Collected data entries
■ ■ ■ ■ ■ ■ ■

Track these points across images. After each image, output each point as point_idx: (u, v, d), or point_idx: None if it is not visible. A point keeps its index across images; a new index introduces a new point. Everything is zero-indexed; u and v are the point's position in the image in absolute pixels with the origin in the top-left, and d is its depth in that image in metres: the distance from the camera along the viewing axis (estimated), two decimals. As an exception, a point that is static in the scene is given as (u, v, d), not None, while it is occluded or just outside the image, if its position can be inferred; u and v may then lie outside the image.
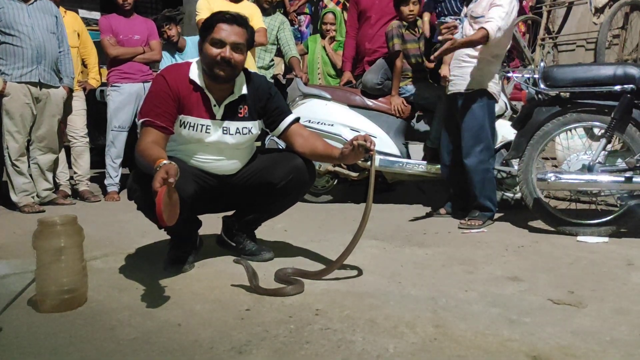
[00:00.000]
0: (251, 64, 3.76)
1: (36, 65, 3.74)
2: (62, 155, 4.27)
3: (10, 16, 3.65)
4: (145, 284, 2.01)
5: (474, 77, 3.09)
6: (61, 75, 3.97)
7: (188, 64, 2.17)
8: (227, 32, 2.06)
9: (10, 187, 3.80)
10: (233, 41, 2.07)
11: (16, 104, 3.70)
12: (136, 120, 4.37)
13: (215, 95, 2.14)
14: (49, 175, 4.01)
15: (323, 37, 4.85)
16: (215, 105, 2.14)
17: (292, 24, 6.79)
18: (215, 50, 2.06)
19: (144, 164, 1.91)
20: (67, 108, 4.15)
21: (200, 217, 2.39)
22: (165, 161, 1.78)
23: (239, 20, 2.10)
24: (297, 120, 2.27)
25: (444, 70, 3.14)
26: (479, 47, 3.07)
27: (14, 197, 3.77)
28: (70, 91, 4.08)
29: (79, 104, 4.32)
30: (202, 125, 2.13)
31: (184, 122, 2.12)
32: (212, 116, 2.14)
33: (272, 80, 4.49)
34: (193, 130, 2.13)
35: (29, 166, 3.87)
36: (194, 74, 2.13)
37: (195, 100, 2.12)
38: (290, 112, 2.28)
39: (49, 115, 3.87)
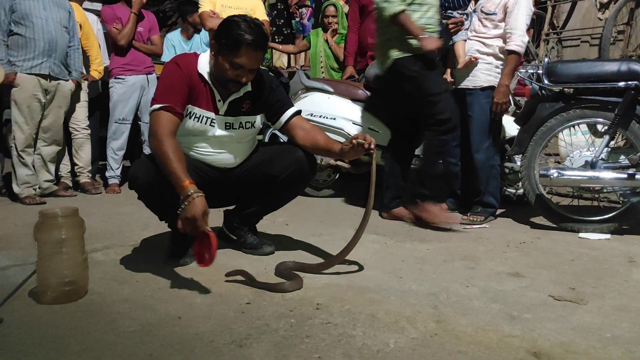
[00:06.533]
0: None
1: (47, 57, 3.76)
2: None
3: (26, 7, 3.67)
4: (146, 277, 2.01)
5: (483, 74, 3.08)
6: (70, 69, 4.00)
7: (196, 56, 2.15)
8: (250, 59, 2.00)
9: (13, 178, 3.81)
10: (253, 67, 2.04)
11: (25, 95, 3.71)
12: (137, 112, 4.42)
13: (220, 91, 2.13)
14: (51, 167, 4.01)
15: (325, 30, 4.83)
16: (219, 101, 2.13)
17: (293, 17, 6.77)
18: (233, 72, 2.02)
19: (166, 168, 1.88)
20: (74, 101, 4.16)
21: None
22: (192, 190, 1.80)
23: (263, 43, 2.03)
24: (298, 113, 2.26)
25: (463, 61, 3.12)
26: (489, 42, 3.06)
27: (16, 188, 3.78)
28: (78, 85, 4.10)
29: (81, 96, 4.31)
30: (207, 117, 2.13)
31: (190, 112, 2.11)
32: (215, 111, 2.14)
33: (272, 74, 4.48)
34: (198, 122, 2.13)
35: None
36: (203, 68, 2.10)
37: (202, 92, 2.11)
38: (291, 105, 2.28)
39: (55, 106, 3.90)
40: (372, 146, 1.97)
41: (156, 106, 2.00)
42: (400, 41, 2.92)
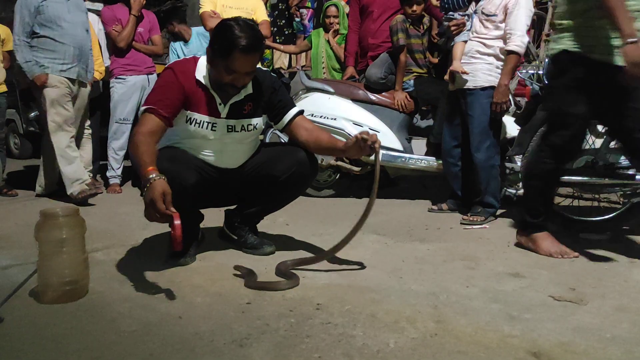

■ ■ ■ ■ ■ ■ ■

■ **Directions**:
Retype the records above exactly, leaving every picture out of your copy.

■ **Your solution**:
Track these points across images. After each image, output each point as point_idx: (u, v, d), or point_idx: None if it is not visible. A point keeps its index across images; a new index introduces a new point. Everything is zero-indexed; u and v are the point's position in the image in absolute pixels with the origin in the top-left, and d is its depth in that image in metres: the distance from the camera along the viewing axis (estimated), two decimals. As an exception, a point that is static in the scene is given as (u, v, d), not None, while it is occluded or just outside the image, if its position can be inferred; u and v may then lie outside the image.
[00:00.000]
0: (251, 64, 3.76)
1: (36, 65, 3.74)
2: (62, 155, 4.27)
3: (10, 16, 3.65)
4: (145, 284, 2.01)
5: (474, 77, 3.09)
6: (61, 75, 3.97)
7: (188, 64, 2.17)
8: (227, 32, 2.06)
9: (10, 187, 3.80)
10: (233, 41, 2.07)
11: (16, 104, 3.70)
12: (136, 120, 4.37)
13: (215, 95, 2.14)
14: (49, 175, 4.01)
15: (323, 37, 4.85)
16: (215, 105, 2.14)
17: (292, 24, 6.79)
18: (215, 50, 2.06)
19: (144, 164, 1.91)
20: (67, 108, 4.15)
21: (200, 217, 2.39)
22: (165, 161, 1.78)
23: (239, 20, 2.10)
24: (297, 120, 2.27)
25: (444, 70, 3.14)
26: (479, 47, 3.07)
27: (14, 197, 3.77)
28: (70, 91, 4.08)
29: (79, 104, 4.32)
30: (202, 125, 2.13)
31: (184, 122, 2.12)
32: (212, 116, 2.14)
33: (272, 80, 4.49)
34: (193, 130, 2.13)
35: (29, 166, 3.87)
36: (194, 74, 2.13)
37: (195, 100, 2.12)
38: (290, 112, 2.28)
39: (49, 115, 3.87)
[00:06.533]
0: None
1: (47, 57, 3.76)
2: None
3: (26, 7, 3.67)
4: (146, 277, 2.01)
5: (483, 74, 3.08)
6: (70, 69, 4.00)
7: (196, 56, 2.15)
8: (250, 59, 2.00)
9: (13, 178, 3.81)
10: (253, 67, 2.04)
11: (25, 95, 3.71)
12: (137, 112, 4.42)
13: (220, 91, 2.13)
14: (51, 167, 4.01)
15: (325, 30, 4.83)
16: (219, 101, 2.13)
17: (293, 17, 6.77)
18: (233, 72, 2.02)
19: (166, 168, 1.88)
20: (74, 101, 4.16)
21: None
22: (192, 190, 1.80)
23: (263, 43, 2.03)
24: (298, 113, 2.26)
25: (463, 61, 3.12)
26: (489, 42, 3.06)
27: (16, 188, 3.78)
28: (78, 85, 4.10)
29: (81, 96, 4.31)
30: (207, 117, 2.13)
31: (190, 112, 2.11)
32: (215, 111, 2.14)
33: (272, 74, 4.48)
34: (198, 122, 2.13)
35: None
36: (203, 68, 2.10)
37: (202, 92, 2.11)
38: (291, 105, 2.28)
39: (55, 106, 3.90)
40: (372, 146, 1.97)
41: (156, 106, 2.00)
42: (400, 41, 2.92)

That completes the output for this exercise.